» Exercise
Restate all entries word for word, minus pictures.

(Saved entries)
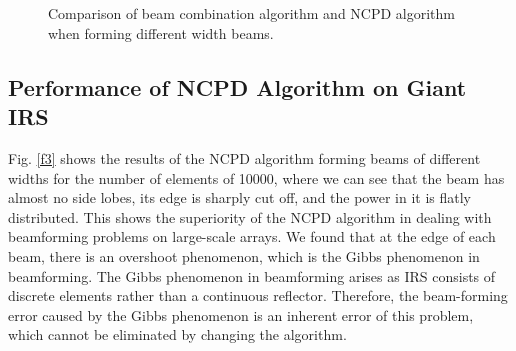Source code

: \documentclass[12pt,draftclsnofoot,onecolumn]{IEEEtran}
\begin{document}
	
	
	\begin{figure}
		\centering
		\\
		\\
		\caption{  Comparison of beam combination algorithm and NCPD algorithm when forming different width beams. }  \label{f2} 
	\end{figure}	
	
	\subsection{Performance of NCPD Algorithm on Giant IRS}	
	Fig. \ref{f3} shows the results of the NCPD algorithm forming beams of different widths for the number of elements of 10000, where we can see that the beam has almost no side lobes, its edge is sharply cut off, and the power in it is flatly distributed. This shows the superiority of the NCPD algorithm in dealing with beamforming problems on large-scale arrays. We found that at the edge of each beam, there is an overshoot phenomenon, which is the Gibbs phenomenon in beamforming. The Gibbs phenomenon in beamforming arises as IRS consists of discrete elements rather than a continuous reflector. Therefore, the beam-forming error caused by the Gibbs phenomenon is an inherent error of this problem, which cannot be eliminated by changing the algorithm.
	
\end{document}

» Expected output
Source code

: \documentclass[12pt,draftclsnofoot,onecolumn]{IEEEtran}
\begin{document}
	
	
	\begin{figure}
		\centering
		\\
		\\
		\caption{  Comparison of beam combination algorithm and NCPD algorithm when forming different width beams. }  \label{f2} 
	\end{figure}	
	
	\subsection{Performance of NCPD Algorithm on Giant IRS}	
	Fig. \ref{f3} shows the results of the NCPD algorithm forming beams of different widths for the number of elements of 10000, where we can see that the beam has almost no side lobes, its edge is sharply cut off, and the power in it is flatly distributed. This shows the superiority of the NCPD algorithm in dealing with beamforming problems on large-scale arrays. We found that at the edge of each beam, there is an overshoot phenomenon, which is the Gibbs phenomenon in beamforming. The Gibbs phenomenon in beamforming arises as IRS consists of discrete elements rather than a continuous reflector. Therefore, the beam-forming error caused by the Gibbs phenomenon is an inherent error of this problem, which cannot be eliminated by changing the algorithm.
	
\end{document}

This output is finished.